Friday, October 21, 2011

When was your best? Now? Now? How about Now?

Just the other day, I was thinking about how life is pretty darn good right now.  This may be the best part of life.  Of course there are frustrating days (no sleep, crabby kids, single income) but those are all minor speedbumps on the road of life.  And where we are on that road right now has some lovely scenery: A handsome and generous husband, adorable mostly sweet kids, great friends and family, and literally lovely scenery- we live by the beach in New England!  The end of twenties and beginning of thirties is great, even going to bed at 9pm on a Saturday can't damper the fun.  Ryan once said of the 17 weeks he spent at Officer Candidate School "the days drag but the weeks fly" and I think that applies to the last 4 years of motherhood, the days sometimes suck, but the weeks give us memories to cherish.  I do my best to cherish the moments, even at 5:17am...

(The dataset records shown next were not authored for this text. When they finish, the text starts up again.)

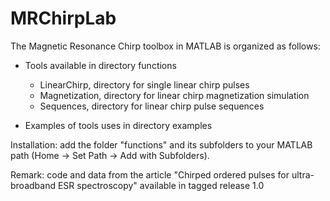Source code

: # MRChirpLab

The Magnetic Resonance Chirp toolbox in MATLAB is organized as follows:
  
  - Tools available in directory functions
      - LinearChirp, directory for single linear chirp pulses
      - Magnetization, directory for linear chirp magnetization simulation
      - Sequences, directory for linear chirp pulse sequences
      
  - Examples of tools uses in directory examples

Installation: add the folder "functions" and its subfolders to your MATLAB path (Home -> Set Path -> Add with Subfolders).

Remark: code and data from the article "Chirped ordered pulses for ultra-broadband ESR spectroscopy" available in tagged release 1.0
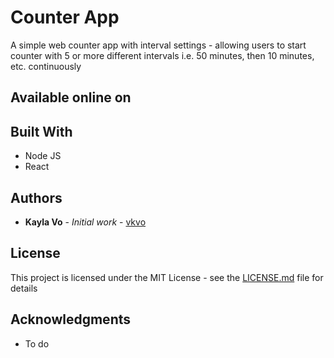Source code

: # Counter App

A simple web counter app with interval settings - allowing users to start counter with 5 or more different intervals i.e. 50 minutes, then 10 minutes, etc. continuously

## Available online on 
## Built With

* Node JS
* React

## Authors

* **Kayla Vo** - *Initial work* - [vkvo](https://github.com/vkvo)

## License

This project is licensed under the MIT License - see the [LICENSE.md](LICENSE.md) file for details

## Acknowledgments

* To do
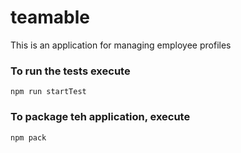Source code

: # teamable
This is an application for managing employee profiles

### To run the tests execute

    npm run startTest

### To package teh application, execute

    npm pack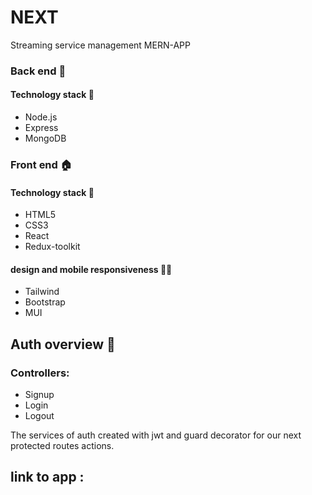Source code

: ﻿# NEXT 
Streaming service management MERN-APP

### Back end 🧱
#### Technology stack 🧰
- Node.js
- Express
- MongoDB

### Front end 🏠
#### Technology stack 🧰
- HTML5
- CSS3
- React
- Redux-toolkit
#### design and mobile responsiveness 🎨📱 
- Tailwind 
- Bootstrap
- MUI

## Auth overview 🔐
### Controllers:
- Signup
- Login
- Logout

The services of auth created with jwt and guard decorator for our next protected routes actions.

## link to app :


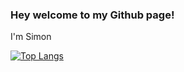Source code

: ### Hey welcome to my Github page!

I'm Simon

[![Top Langs](https://github-readme-stats.vercel.app/api/top-langs/?username=sikwong2&theme=tokyonight)](https://github.com/anuraghazra/github-readme-stats)
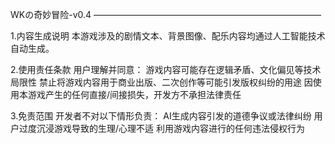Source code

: WKの奇妙冒险-v0.4
——————————————————————————

1.内容生成说明
   本游戏涉及的剧情文本、背景图像、配乐内容均通过人工智能技术自动生成。

2.使用责任条款
   用户理解并同意：
   游戏内容可能存在逻辑矛盾、文化偏见等技术局限性
   禁止将游戏内容用于商业出版、二次创作等可能引发版权纠纷的用途
   因使用本游戏产生的任何直接/间接损失，开发方不承担法律责任

3.免责范围
   开发者不对以下情形负责：
   AI生成内容引发的道德争议或法律纠纷
   用户过度沉浸游戏导致的生理/心理不适
   利用游戏内容进行的任何违法侵权行为
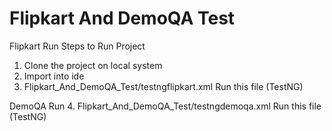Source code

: # Flipkart And DemoQA Test
Flipkart Run
Steps to Run Project
1. Clone the project on local system
2. Import into ide
3. Flipkart_And_DemoQA_Test/testngflipkart.xml Run this file (TestNG)

DemoQA Run
4. Flipkart_And_DemoQA_Test/testngdemoqa.xml Run this file (TestNG)
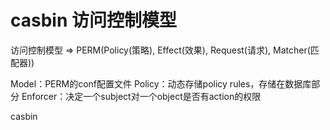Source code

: # casbin 访问控制模型

访问控制模型 => PERM(Policy(策略), Effect(效果), Request(请求), Matcher(匹配器))


Model：PERM的conf配置文件
Policy：动态存储policy rules，存储在数据库部分
Enforcer：决定一个subject对一个object是否有action的权限

casbin 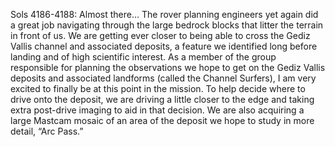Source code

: Sols 4186-4188: Almost there… 
 The rover planning engineers yet again did a great job navigating through the large bedrock blocks that litter the terrain in front of us. We are getting ever closer to being able to cross the Gediz Vallis channel and associated deposits, a feature we identified long before landing and of high scientific interest. As a member of the group responsible for planning the observations we hope to get on the Gediz Vallis deposits and associated landforms (called the Channel Surfers), I am very excited to finally be at this point in the mission. To help decide where to drive onto the deposit, we are driving a little closer to the edge and taking extra post-drive imaging to aid in that decision. We are also acquiring a large Mastcam mosaic of an area of the deposit we hope to study in more detail, “Arc Pass.”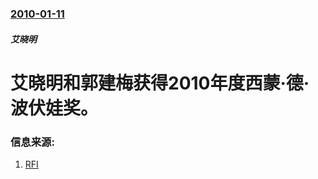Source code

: ### [2010-01-11](/news/2010/01/11/index.md)

##### 艾晓明
#  艾晓明和郭建梅获得2010年度西蒙·德·波伏娃奖。




### 信息来源:

1. [RFI](http://www.rfi.fr/actucn/articles/121/article_18709.asp)

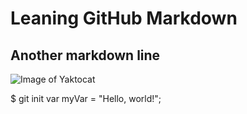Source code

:# Leaning GitHub Markdown
## Another markdown line

![Image of Yaktocat](https://octodex.github.com/images/yaktocat.png)

$ git init
var myVar = "Hello, world!";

Looking back, the mid twenties were also amazing.  Some highlights include travelling the world with friends, running two marathons, getting settled in a career, meeting and marrying the man of my dreams.  Okay, actually I never dreamed of anyone like him- I like to say he's everything I needed instead of being everything I thought I wanted.  Things I thought were important mean nothing and things I never considered have become the basis of an extraordinary love.  God clearly had better plans for me than I had for myself!  I may have not have saved a ton of money while I could have, but I certainly won't ever forget hang gliding off a mountain in Alaska with BCS, serving as a bridesmaid to friends like EAAL and  LVdMF, frequent flier miles to Nashville, weekends in Boston with KP, NI, CFC, and CR, camping in the White mountains with CP,  and Thanksgiving in Amsterdam.  Again, there were bumps along the road back then, but they don't really pop to mind when I think of those roaring twenties! 

Oh, and the memories of those early twenties and college!  I won't even write out the details as half of them are probably illegal and at least immoral and ill-advised, but let's just say I had a lot of fun, and in the midst of heartbreak, betrayal and other life lessons, I have some very special memories of my sorority sisters and 14 days straight at CJs.  Been there, done that, I even literally got the t-shirt.   

So many of my friends say they hated high school, but I loved it.  When you can live with all your needs and most of your wants provided for you, and merely spend time studying and learning and "hanging out" with friends with no real responsibilities, there's really nothing to complain about.  I loved seeing old classmates at my 10 year reunion, and I love that Facebook reunites us with them in a community, even while we are spread around the country and around the world. 

I can honestly say the only part of my life that I hope I skip if/when my life flashes before my eyes is middle school.  Let's just pretend those awkward years just never happened okay?  I think that's allowed. 

But back to the point, so far, every phase has been the best phase, which gives me hope that these grey hairs I've been sprouting recently aren't the beginning of the end.  When I wonder "how can it get any better than this" I just have to look back and see how many times I've wondered that before only for life to get even better.  Long ago in Sunday School, we discussed what Heaven might be like.  The general consensus was that we, as humans, can't even imagine God's glory.  Yet, I prefer the idea that Heaven is simultaneously living in every happy moment, so as I collect all of these cherished memories, and enjoy all the best times of my life, I have an even happier time to look forward to:  Eternity. 

1 comment:

  1. Oh how I ADORE your theory of heaven... I'd like to think that heaven is in some way impacted by what we do here; I do so hope we can carry our memories with us even when our bodies no longer exist... otherwise, what's the purpose of life?

    (BTW, I was one of those people who didn't like high school... not that it was bad, I was just very hell bent on the "next stage." And that next stage was awesome. I've always had problems looking forward instead of focusing on the present, but motherhood is oddly curing me of that unfortunate illness.)